Le preziose dichiarazioni di Paolella chiariscono le modalità attraverso le quali avveniva la ricerca del compromesso all'interno della redazione: «Per cominciare, d'accordo con Pallavicini, io avevo fatto una redazione politicamente composita, in cui eravamo rappresentati un po' tutti. I commenti parlati, che sono un po' la chiave dei cinegiornali, li faceva Giacomo Debenedetti, grandissimo saggista, un comunista col quale ho avuto dimestichezza per cinque anni. Tra i redattori c'era un socialista e uno dell'Uomo Qualunque, che allora era un gruppo politico importante. Pallavicini era un po' al disopra e al di fuori, e naturalmente l'indirizzo lo dava lui, ma non poteva evitare che i collaboratori esprimessero un certo tipo di opinioni.» <61
Le indicazioni venivano date a Debenedetti anche in fase di preparazione del servizio, nel momento in cui si visionavano le immagini <62. A guidare la realizzazione del cinegiornale era l'idea che l'immagine e il commento dovessero procedere in sincronia: «La perfetta armonia di parlato e immagine resta una delle caratteristiche della Incom e una delle ragioni del successo» <63. L'impostazione data era di carattere giornalistico, con un occhio ai rotocalchi: La "Settimana Incom" proponeva cronache politiche, servizi sulla ricostruzione e sulle relazioni con gli americani, curiosità italiane e dal mondo, interviste a uomini politici, filmati sulle tradizioni religiose locali, cronache sportive e rubriche di moda. I filmati dovevano avere una lunghezza standard <64, e le inquadrature e il montaggio richiedevano la massima cura. Anche l'organizzazione interna ricalcava quella di un quotidiano a stampa <65: una volta ricevuta, dall'Ufficio Informazioni, la segnalazione di una serie di appuntamenti, questi venivano selezionati dal capo redattore, in accordo col regista che effettuava un sopralluogo. L'ufficio lavorazione organizzava la troupe <66, indicando circostanze, luoghi e persone da filmare, per poter procedere con la stesura del commento. Presso lo stabilimento sviluppo e stampa, che si occupava anche della catalogazione, venivano individuati i temi che potevano essere interessanti per l'esportazione all'estero <67.

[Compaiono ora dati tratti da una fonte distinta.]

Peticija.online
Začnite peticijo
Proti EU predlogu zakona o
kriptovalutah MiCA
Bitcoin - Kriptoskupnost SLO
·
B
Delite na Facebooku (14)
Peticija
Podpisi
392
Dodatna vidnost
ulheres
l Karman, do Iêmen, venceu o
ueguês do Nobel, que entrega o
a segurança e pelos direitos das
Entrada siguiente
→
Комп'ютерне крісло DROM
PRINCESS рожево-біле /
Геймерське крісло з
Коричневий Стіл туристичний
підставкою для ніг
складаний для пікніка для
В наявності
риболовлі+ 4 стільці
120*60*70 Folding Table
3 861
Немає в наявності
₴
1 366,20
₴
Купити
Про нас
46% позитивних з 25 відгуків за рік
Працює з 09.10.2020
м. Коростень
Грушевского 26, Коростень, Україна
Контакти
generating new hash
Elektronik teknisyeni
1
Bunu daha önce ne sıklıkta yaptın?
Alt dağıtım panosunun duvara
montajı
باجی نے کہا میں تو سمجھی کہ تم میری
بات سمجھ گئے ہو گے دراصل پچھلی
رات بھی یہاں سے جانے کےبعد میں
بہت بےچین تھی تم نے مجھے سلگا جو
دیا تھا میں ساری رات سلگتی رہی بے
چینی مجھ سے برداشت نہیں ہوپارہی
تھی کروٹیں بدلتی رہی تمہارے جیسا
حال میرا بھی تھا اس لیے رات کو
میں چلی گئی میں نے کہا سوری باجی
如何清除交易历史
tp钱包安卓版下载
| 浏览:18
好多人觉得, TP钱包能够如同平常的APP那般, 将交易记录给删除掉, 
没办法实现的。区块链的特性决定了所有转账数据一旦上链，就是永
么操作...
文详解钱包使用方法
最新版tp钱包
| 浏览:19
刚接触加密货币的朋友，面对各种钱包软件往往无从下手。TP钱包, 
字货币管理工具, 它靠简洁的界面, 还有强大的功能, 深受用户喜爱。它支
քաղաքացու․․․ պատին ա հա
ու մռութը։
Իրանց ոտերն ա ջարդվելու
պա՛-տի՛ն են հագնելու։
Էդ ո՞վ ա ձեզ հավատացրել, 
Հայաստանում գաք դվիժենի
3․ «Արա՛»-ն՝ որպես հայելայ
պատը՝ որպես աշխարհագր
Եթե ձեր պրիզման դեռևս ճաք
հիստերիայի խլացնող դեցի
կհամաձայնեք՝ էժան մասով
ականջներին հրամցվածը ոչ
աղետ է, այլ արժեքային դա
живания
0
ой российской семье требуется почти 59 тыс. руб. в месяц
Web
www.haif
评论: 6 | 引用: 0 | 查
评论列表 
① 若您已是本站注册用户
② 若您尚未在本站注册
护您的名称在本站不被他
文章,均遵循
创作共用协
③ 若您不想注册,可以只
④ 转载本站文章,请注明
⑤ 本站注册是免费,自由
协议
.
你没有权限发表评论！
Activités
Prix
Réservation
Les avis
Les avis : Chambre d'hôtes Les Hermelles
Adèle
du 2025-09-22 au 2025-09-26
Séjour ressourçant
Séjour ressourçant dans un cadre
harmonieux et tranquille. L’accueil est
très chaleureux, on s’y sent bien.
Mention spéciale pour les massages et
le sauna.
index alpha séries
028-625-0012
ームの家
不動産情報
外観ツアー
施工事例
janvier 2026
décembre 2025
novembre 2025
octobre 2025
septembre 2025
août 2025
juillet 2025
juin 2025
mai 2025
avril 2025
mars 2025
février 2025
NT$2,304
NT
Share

«Avevamo adottato un certo tipo di comportamento verso le richieste di riprese che tutti ci facevano. È chiaro che i nostri telefoni erano bombardati dai partiti, dalle industrie, perché tutti ci volevano, e il problema era di convincerli che solo i grossi avvenimenti nazionali avevano senso, e non i tagli dei nastri. Ci avvalevamo di una serie di registi-giornalisti un po' in tutta Italia, una rete che avevo messo su perché funzionasse non solo in rapporto alla cronaca, ma anche rispetto agli avvenimenti politici importanti, e mi pare di aver reso in sostanza uno specchio veritiero dell'Italia di allora, con tutto quello che di difettoso c'era.» <68
L'affermazione della "Settimana Incom" <69 giunse in un periodo di grande espansione del cinema in Italia: nel '48 il numero delle sale era quasi il doppio rispetto a dieci anni prima e i biglietti venduti erano saliti del 75%. Nel settore dello spettacolo, il cinema non lasciava spazio ad alcun altro tipo di intrattenimento: nel 1949 su 70 miliardi incassati dagli spettacoli, il grande schermo se ne era aggiudicati 54. Dopo appena tre anni dalla fine della guerra, in Italia si contavano 6500 sale private e oltre 5000 sale parrocchiali. La crisi della guerra che aveva portato distruzione anche nel mondo del cinema era in via di superamento.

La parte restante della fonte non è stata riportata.